Le Royaume-Uni est le deuxième contributeur net au budget de l’Union européenne (8,6 milliards d’euros) malgré l’existence depuis 1984 du chèque britannique négocié par Margaret Thatcher. Ce mécanisme, régulièrement contesté par certains Etats membres, permet au Royaume-Uni d’obtenir un rabais sur sa contribution au budget de l’UE, au motif que la Politique agricole commune (PAC), qui en représente une part importante, lui est peu profitable. En cas de sortie, le rééquilibrage du budget européen sera donc un enjeu de taille. Plusieurs questions se posent. Quel sera l’arbitrage entre une baisse des dépenses totales et une hausse des contributions, et qui seront les gagnants et les perdants de ces nouvelles règles budgétaires ? La suppression du chèque britannique notamment, dont la France est le principal contributeur avec l’Italie, aura des conséquences très inégales sur les contributions nettes de chacun des pays membres, ce qui devrait faire l’objet de discussions.
Circonscrire les risques
Alors que dans les prochains mois, l’incertitude autour du calendrier de sortie du Royaume-Uni de l’Union européenne devrait générer un attentisme néfaste, ses conséquences économiques à long terme dépendront avant tout des accords qui règleront ses relations commerciales avec ses anciens partenaires.
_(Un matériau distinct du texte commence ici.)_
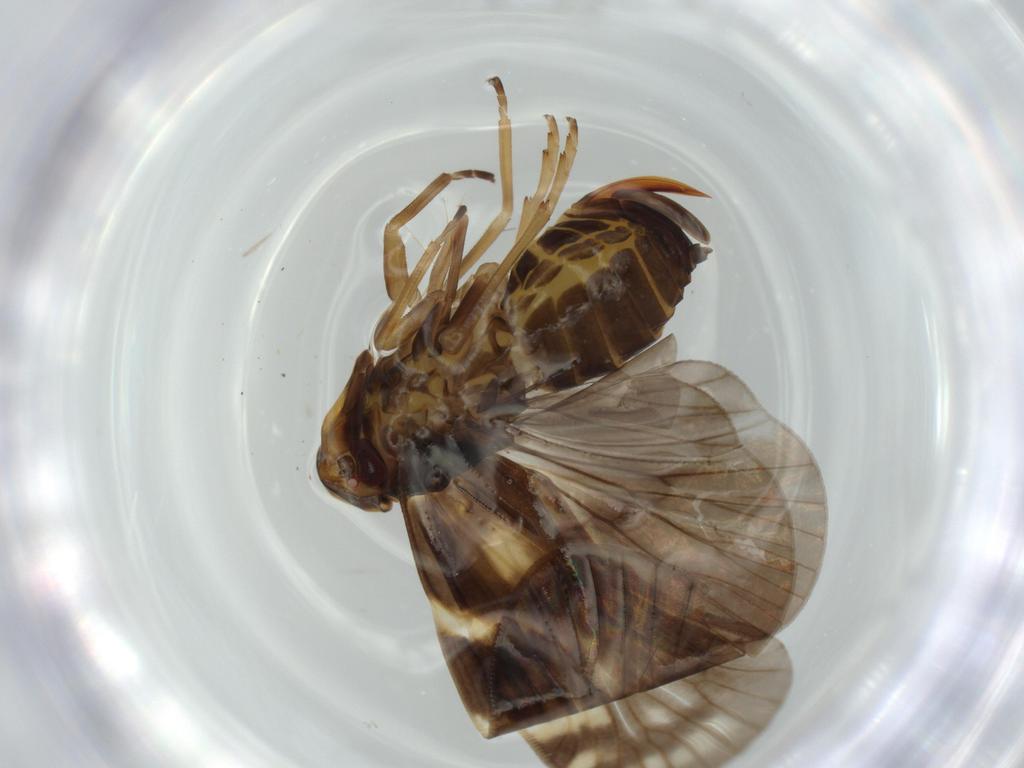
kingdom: Animalia
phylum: Arthropoda
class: Insecta
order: Hemiptera
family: Cixiidae
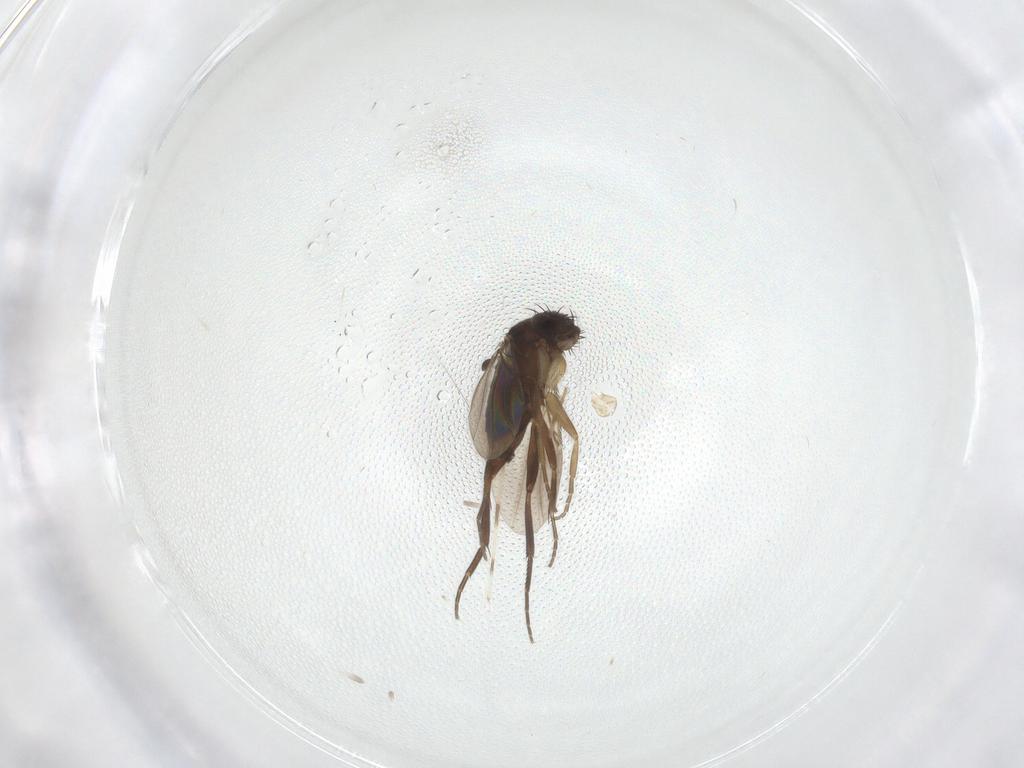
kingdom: Animalia
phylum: Arthropoda
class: Insecta
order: Diptera
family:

Si la réaction des marchés financiers à l’issue du vote a semblé excessive, ses effets monétaires et financiers devraient toutefois impacter les économies européennes et britanniques, compte tenu de l’ampleur de la chute de la livre sterling et des mesures attendues de la part des banques centrales (programmes d’achat, taux directeurs).
Enfin, même si l’implication du Royaume-Uni dans le projet européen est historiquement relativement timide, sa sortie matérialise le risque de scission qui guettait il y a peu l’Europe, et notamment la zone euro.
Le principal enjeu pour les dirigeants européens réside désormais dans la gestion des risques suscités par le résultat du référendum britannique.